Ok, next update: I built this city!
I also figured out how to post more than one screenshot per post, so this update will be a little better illustrated.
The next big puzzle was how to design and layout the actual city itself. I wanted it to feel like an actual little town, with varied buildings, but I wanted a certain amount of uniformity too (buildings in a single location tend to follow the same sorts of styles). I also didn’t want to use a streets/blocks type layout because I feel like 1) that’s been done 2) a lot of medieval towns were a lot more haphazard and less structured and 3) I didn’t really have the space for it given the irregularity and limited size of the carved cavern.
Anyway, first thing I did was just stare at the space I had for a while. I decided to go ahead and use the repeating-pattern 12x12 square I’d drawn out to cover as much of the rest of the available area as I could, just to see how it looked.
Not perfect, but interesting enough I felt, and a different choice than just streets and city blocks.
So next was building all the actual buildings. This was a real puzzle but eventually I had what I felt was a flash of genius (with a helping hand from a certain Russian mathematician).

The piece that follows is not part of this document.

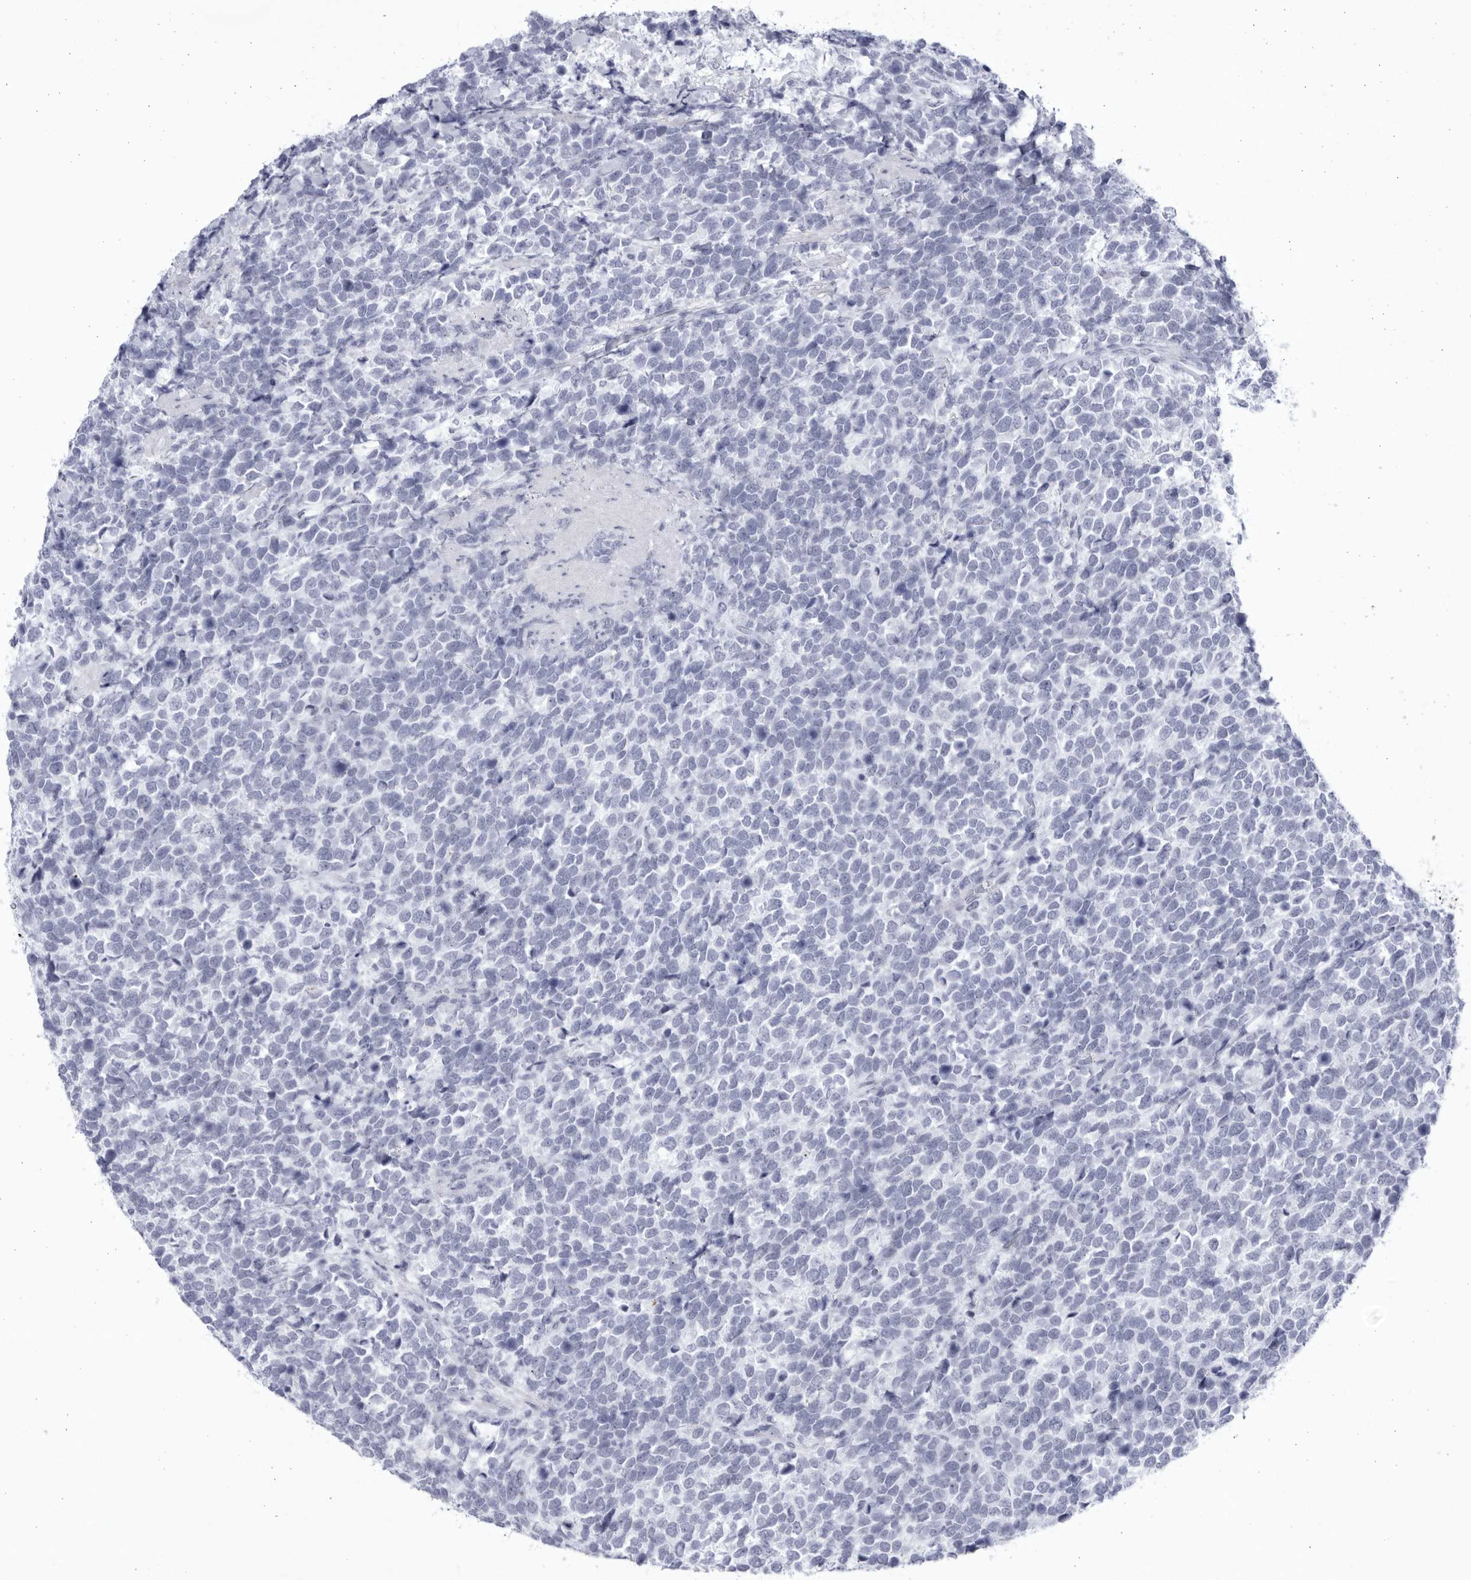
{"staining": {"intensity": "negative", "quantity": "none", "location": "none"}, "tissue": "urothelial cancer", "cell_type": "Tumor cells", "image_type": "cancer", "snomed": [{"axis": "morphology", "description": "Urothelial carcinoma, High grade"}, {"axis": "topography", "description": "Urinary bladder"}], "caption": "This is a micrograph of immunohistochemistry staining of urothelial carcinoma (high-grade), which shows no staining in tumor cells.", "gene": "CCDC181", "patient": {"sex": "female", "age": 82}}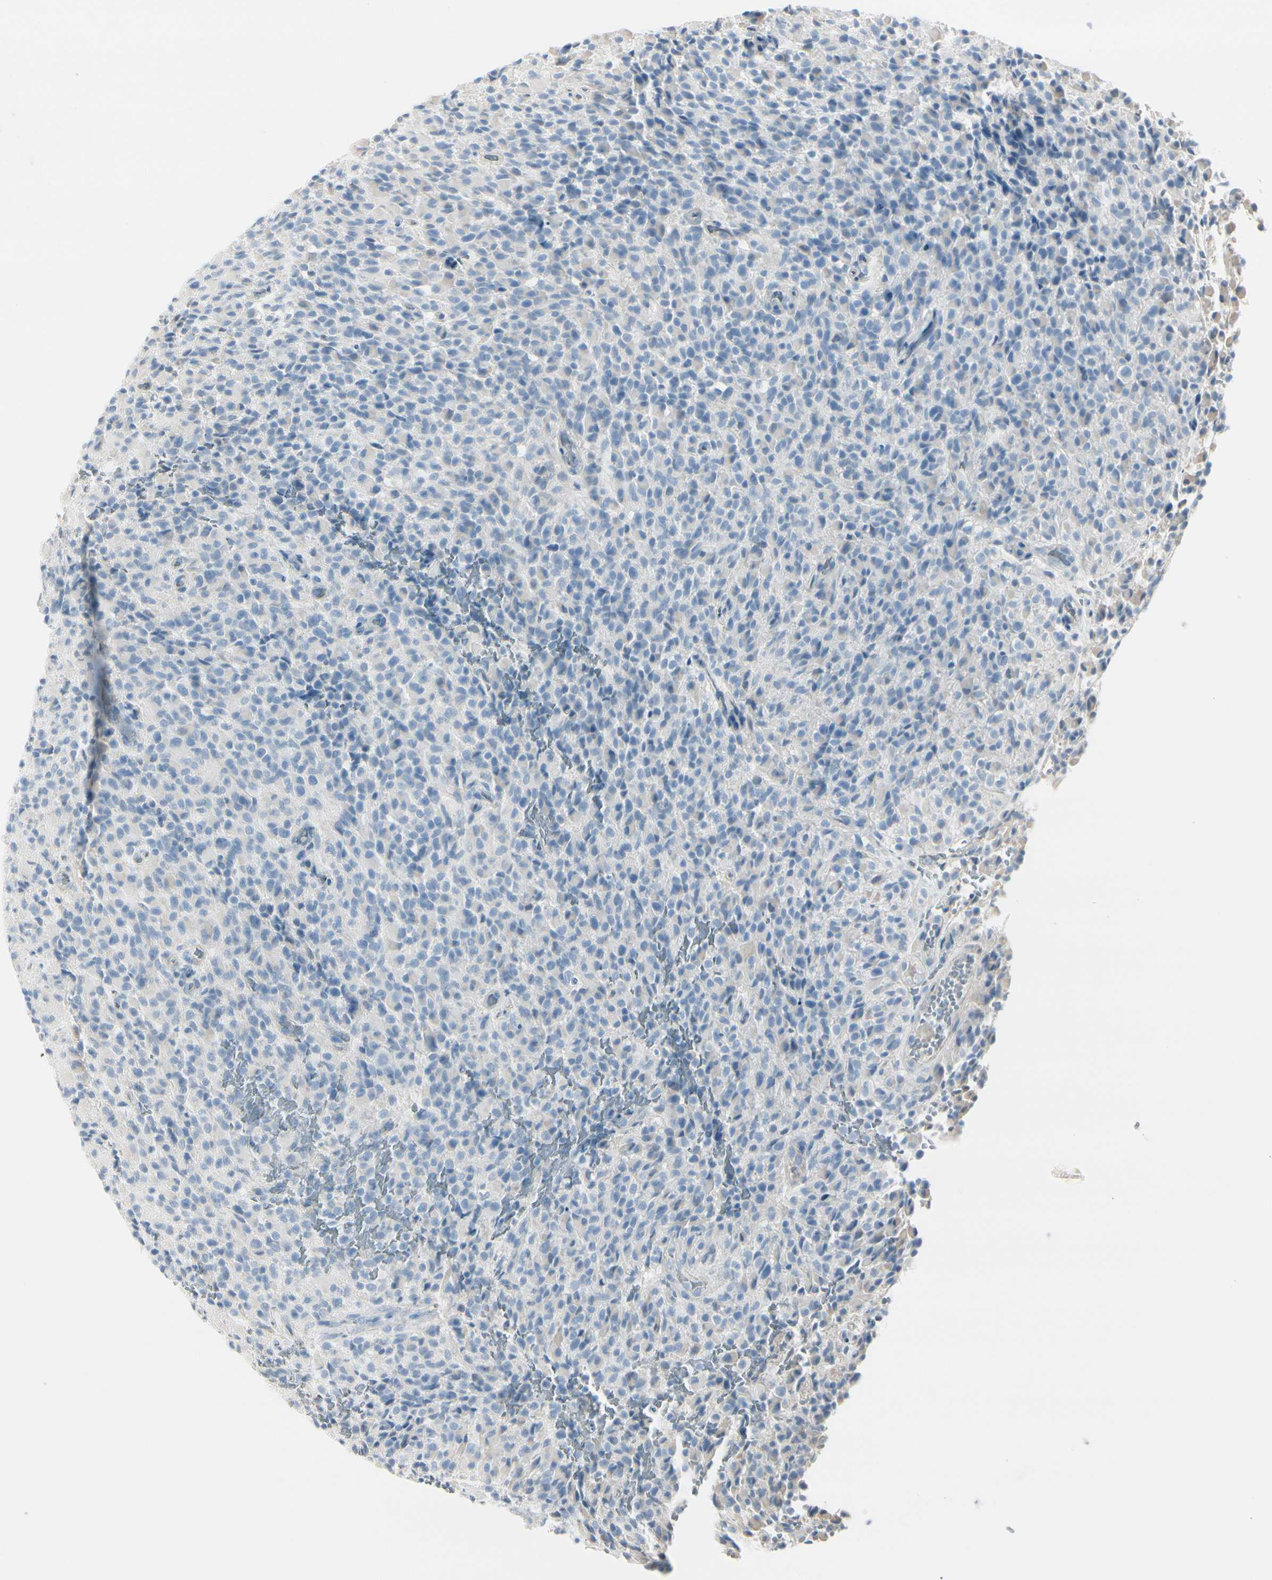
{"staining": {"intensity": "negative", "quantity": "none", "location": "none"}, "tissue": "glioma", "cell_type": "Tumor cells", "image_type": "cancer", "snomed": [{"axis": "morphology", "description": "Glioma, malignant, High grade"}, {"axis": "topography", "description": "Brain"}], "caption": "A high-resolution image shows immunohistochemistry (IHC) staining of high-grade glioma (malignant), which shows no significant staining in tumor cells.", "gene": "CDHR5", "patient": {"sex": "male", "age": 71}}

I managed to put together 12 or so basic designs that were nice and varied but that I think I’ll be able to reuse in future fortresses. I expect most of you can spot the gimmick:
Again, from the top down, external first:
Overall it was actually a lot of fun trying to fit as many of them as I could into the available space in a way that was aesthetically pleasing etc. One thing I learned while placing them: underground, you need two walkable tiles around each building, not just one; too close to a wall and buildings won’t be completable.
Theoretically, all of these have the same walkable surface area (four 8x8 tiles), but in practice the multi-story ones are worse, because more of that space is stairs. Most buildings took about a day to build, but there was some variation and some took as long as three days (for reasons that didnt’ seem explicable – it wasn’t just height or anything I could spot easily). I used 8x8 “tiles” as the basic unit of size so that each tetromino building would fit nicely within the 12x12 mosaic tiles while leaving walkable space around them (the game’s reliance on 4x4 mining blocks kinda forces the use of designs based on multiples of 4 when doing underground building). I didn’t use decorations or furniture in the templates since those can be individually placed later, just doors and windows; each building got a two-block-high foundation so that I could place them safely on the mosaic without messing it up. I tried to match the colors as closely as possible to the tetromino colors (though some, like green, weren’t available), but used red clay roofs and red stone columns throughout so there would be some commonalities of style.
Here are the building templates for anyone who wants to reuse them. This includes some earlier versions of some of them that are either slightly buggy or that weren’t oriented correctly for the space I had available. You may need to add front steps to a couple of them, and there are a couple of “missing” tetromino orientations I didn’t bother plotting out.
tetris templates.zip (555.0 KB)
Next step will be adding detail work and furniture placement to the city, then moving on to the exterior and finally carving out the main entrance and front defensive works. I may wait on that till Alpha 16, so we know a little better how archers work.
Calendar-wise I think I’m at roughly day 10 of Feastmun at this point.